The boats supplying the fish we eat are killing dolphins so fast that they are heading towards extinction.
By George Monbiot, published in the Guardian 12th March 2020
How many people want dolphins killed?
Apart from the psychopath shooting them in Florida, and the Japanese hunters slaughtering them every year in Taiji Cove, I would hazard a guess at none. They are perhaps the world’s most-loved wild animals. Yet, every day, dolphin killers form an orderly queue, at supermarket checkouts in the UK and around the world. If you are buying fish, and there is no clear and watertight guarantee, you are likely to be complicit in something that would revolt you.
A horrifying report last week shows that dolphin numbers in the Indian Ocean have fallen by some 87% since 1980, as they’ve been drowned in gillnets set for tuna. But the problem is not confined to distant seas, or to tuna fisheries. On average, two dolphins or porpoises are washed up on UK beaches every day.

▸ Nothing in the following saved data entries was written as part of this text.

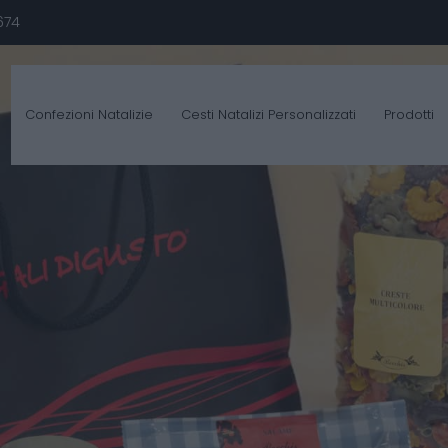
674
Confezioni Natalizie
Cesti Natalizi Personalizzati
Prodotti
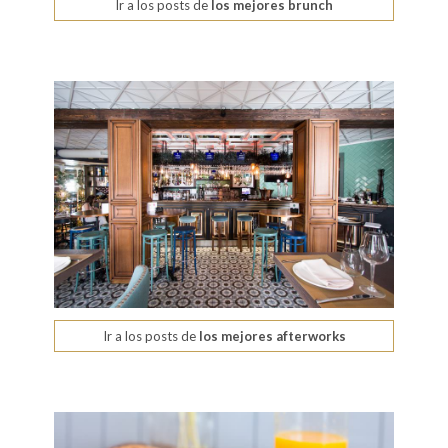
Ir a los posts de
los mejores brunch
Ir a los posts de
los mejores afterworks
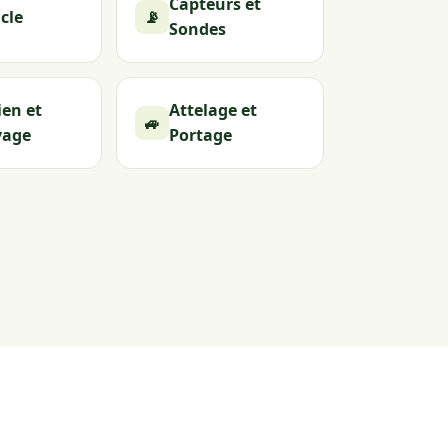
Capteurs et
cle
📡
Sondes
ien et
Attelage et
🚙
yage
Portage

Many of them show the scrapes and indentations caused by fishing nets. Discoveries of dead dolphins around the Bay of Biscay this year are likely to beat the grisly record set in 2019, when 1,100 were found on the French coast. Large numbers are also turning up on the beaches of Ireland.
Not every dolphin or porpoise that washes up dead has been killed by the fishing industry. Infections are more prevalent than they were before, perhaps as a result of persistent synthetic chemicals accumulating in the animals’ tissues and suppressing their immune systems. But in many places, including the Bay of Biscay, Ireland and probably the English Channel, industrial fishing appears to be the biggest cause.
The dolphins found on the shore are likely to be a small proportion of the total killed. Most corpses sink or drift out to sea. Because the slaughter is deliberately unrecorded by European governments, we have only rough guesses about how many might be dying. One scientific estimate suggests that around one eighth of the slaughtered dolphins are likely to appear on beaches. Dolphins are long-lived and reproduce slowly. In the north Atlantic, the common dolphin calves only about once every four years. The unquantified mass slaughter caused by fishing boats, if it is allowed to continue, is likely soon to drive them to extinction.
Almost all commercial fishing presents a threat to dolphins and porpoises. But some techniques are more lethal than others. While gillnets kill large numbers of porpoises, and all kinds of trawling and purse seining endanger dolphins, there’s a particularly strong correlation between dolphin deaths and two types of fishing: pair trawlers catching bass, and supertrawlers pursuing small, midwater fish.
Pair trawlers (two boats pulling a net between them) move much faster than single trawlers. Supertrawlers – ships 100 metres or more in length – tow gigantic nets that scoop up entire shoals, and the predators hunting them.